Go through the lines below and tally those containing the string "management". Respond with the number only.

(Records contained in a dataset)
:::

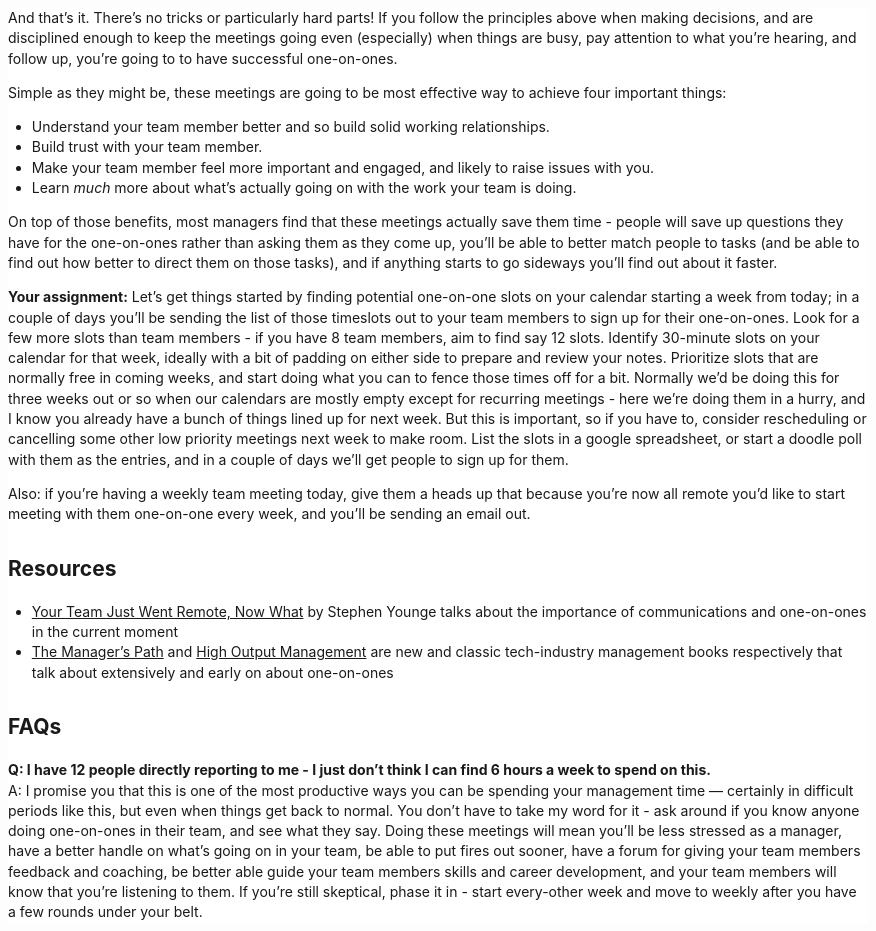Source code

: And that’s it.  There’s no tricks or particularly hard parts!  If you follow the principles above when making decisions, and are disciplined enough to keep the meetings going even (especially) when things are busy, pay attention to what you’re hearing, and follow up, you’re going to to have successful one-on-ones. 

Simple as they might be, these meetings are going to be most effective way to achieve four important things:


- Understand your team member better and so build solid working relationships.
- Build trust with your team member.
- Make your team member feel more important and engaged, and likely to raise issues with you.
- Learn *much* more about what’s actually going on with the work your team is doing.

On top of those benefits, most managers find that these meetings actually save them time - people will save up questions they have for the one-on-ones rather than asking them as they come up, you’ll be able to better match people to tasks (and be able to find out how better to direct them on those tasks), and if anything starts to go sideways you’ll find out about it faster.

**Your assignment:**  Let’s get things started by finding potential one-on-one slots on your calendar starting a week from today; in a couple of days you’ll be sending the list of those timeslots out to your team members to sign up for their one-on-ones.  Look for a few more slots than team members - if you have 8 team members, aim to find say 12 slots.  Identify 30-minute slots on your calendar for that week, ideally with a bit of padding on either side to prepare and review your notes.  Prioritize slots that are normally free in coming weeks, and start doing what you can to fence those times off for a bit.  Normally we’d be doing this for three weeks out or so when our calendars are mostly empty except for recurring meetings - here we’re doing them in a hurry, and I know you already have a bunch of things lined up for next week.  But this is important, so if you have to, consider rescheduling or cancelling some other low priority meetings next week to make room.   List the slots in a google spreadsheet, or start a doodle poll with them as the entries, and in a couple of days we’ll get people to sign up for them.

Also: if you’re having a weekly team meeting today, give them a heads up that because you’re now all remote you’d like to start meeting with them one-on-one every week, and you’ll be sending an email out.


## Resources
- [Your Team Just Went Remote, Now What](https://medium.com/@stephen_younge/your-team-just-went-remote-now-what-b643e58fad61) by Stephen Younge talks about the importance of communications and one-on-ones in the current moment
- [The Manager’s Path](http://shop.oreilly.com/product/0636920056843.do) and [High Output Management](https://www.goodreads.com/book/show/324750.High_Output_Management) are new and classic tech-industry management books respectively that talk about extensively and early on about one-on-ones


## FAQs

**Q: I have 12 people directly reporting to me - I just don’t think I can find 6 hours a week to spend on this.**<br/>
A: I promise you that this is one of the most productive ways you can be spending your management time — certainly in difficult periods like this, but even when things get back to normal.  You don’t have to take my word for it - ask around if you know anyone doing one-on-ones in their team, and see what they say.  Doing these meetings will mean you’ll be less stressed as a manager, have a better handle on what’s going on in your team, be able to put fires out sooner, have a forum for giving your team members feedback and coaching, be better able guide your team members skills and career development, and your team members will know that you’re listening to them.  If you’re still skeptical, phase it in - start every-other week and move to weekly after you have a few rounds under your belt.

:::

= Completed task =
2